Он протянул ей чашку, Лена сделала большой глоток крепкого сладкого чая. Андрей закурил очередную сигарету и наконец решился спросить о том, что интересовало его больше всего.
– Давно ничего не слышно о твоем великом фотомастере.
Лена поперхнулась.
– Тебе-то это зачем?
– Видел сегодня анонс его выставки, подумал, что ты должна им гордиться: знаменитость.

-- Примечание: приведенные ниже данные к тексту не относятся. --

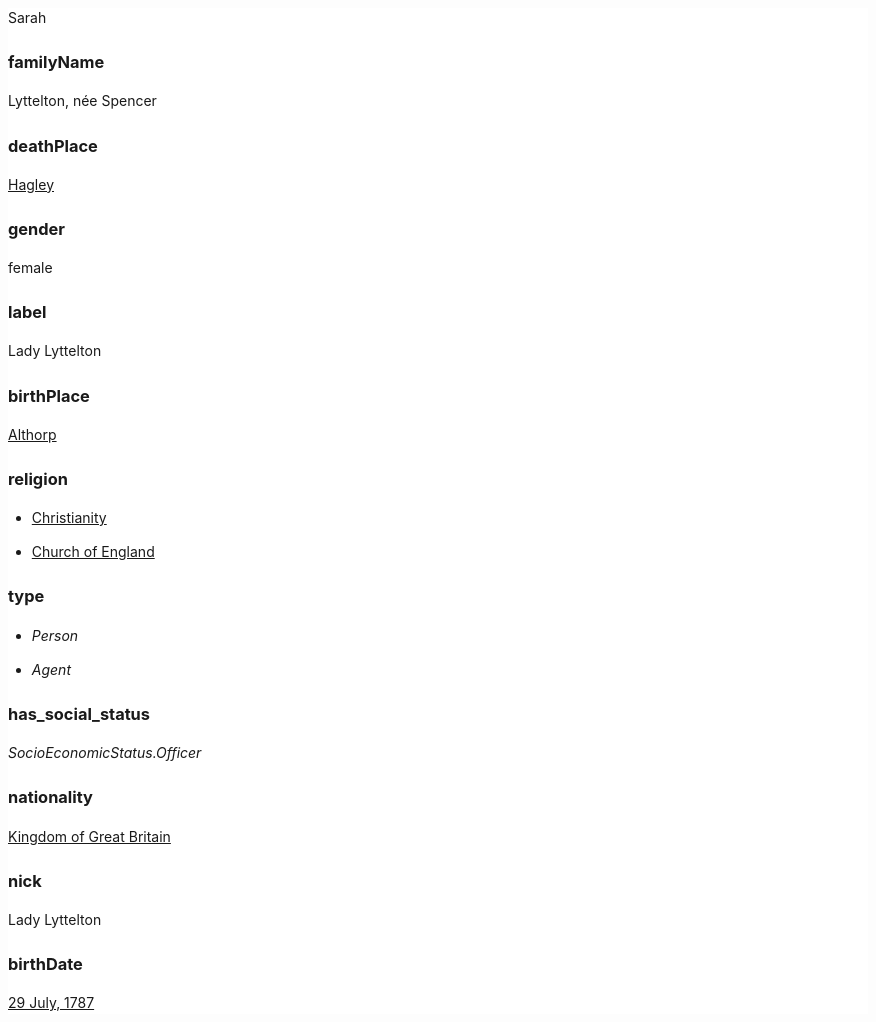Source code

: 
Sarah

### familyName


Lyttelton, née Spencer

### deathPlace


[Hagley](#Hagley)

### gender


female

### label


Lady Lyttelton

### birthPlace


[Althorp](#Althorp)

### religion

 - [Christianity](#Christianity)

 - [Church of England](#Church-of-England)

### type

 - *Person*

 - *Agent*

### has_social_status


*SocioEconomicStatus.Officer*

### nationality


[Kingdom of Great Britain](#Kingdom-of-Great-Britain)

### nick


Lady Lyttelton

### birthDate


[29 July, 1787](#29-July-1787)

Лена промолчала. Она успела забыть о Никите за эти дни, как-то не до него было, и это оказалось даже к лучшему. Надо же было Андрею именно сейчас заговорить о нем снова! Но он уже и сам понял, что сказал что-то не то.
– Лен, ты извини, если я лишнее позволил…
– Все нормально. Мы расстались, – будничным тоном сказала она. – И давай к этому больше не возвращаться.
Андрей удивился, но постарался сделать вид, что все нормально. Докурил, вопросительно глянул на Лену и снова потянулся к диктофону. Она согласно кивнула.
«Вы не представляете, с каким трепетом я открывал первую тетрадь, – снова раздался свистящий голос Максима. – Ее почерк, чуть уловимый аромат ее духов… Но больше всего меня волновало, что в тетрадях может оказаться что-то о ее женихе. Поймите меня правильно: я уважал ее выбор, но относиться к нему с пониманием все равно не мог. Голицын, он не для Жанны. Он публичный, все напоказ, а Жанна всегда старалась держаться в тени, даже если делала что-то общественно значимое. Но это, конечно, не мое дело.
Так вот, Жанна начала дневник со странной фразы, значение которой я понял, только когда прочел все. Она написала: «Нет хуже вассала, предавшего своего господина». Странно, да? Вот и мне показалось, что это странно. К чему она? Я начал читать. Там было много пространных рассуждений о предательстве и верности, и всякий раз Жанна будто бы спорила сама с собой и убеждала себя в том, что предателю нет прощения. Много рассуждений о мести: кому стоит мстить, а кого лучше забыть и вычеркнуть из жизни. И вдруг такое: «Я выросла во лжи и предательстве, мне нет прощения». Только это на странице, и больше ничего. Дальше снова какие-то цитаты, рассуждения. И еще раз на чистой странице: «Нужно поговорить с адвокатом, непременно нужно с ним поговорить».
Лена вздрогнула. Речь могла идти только о ее отце.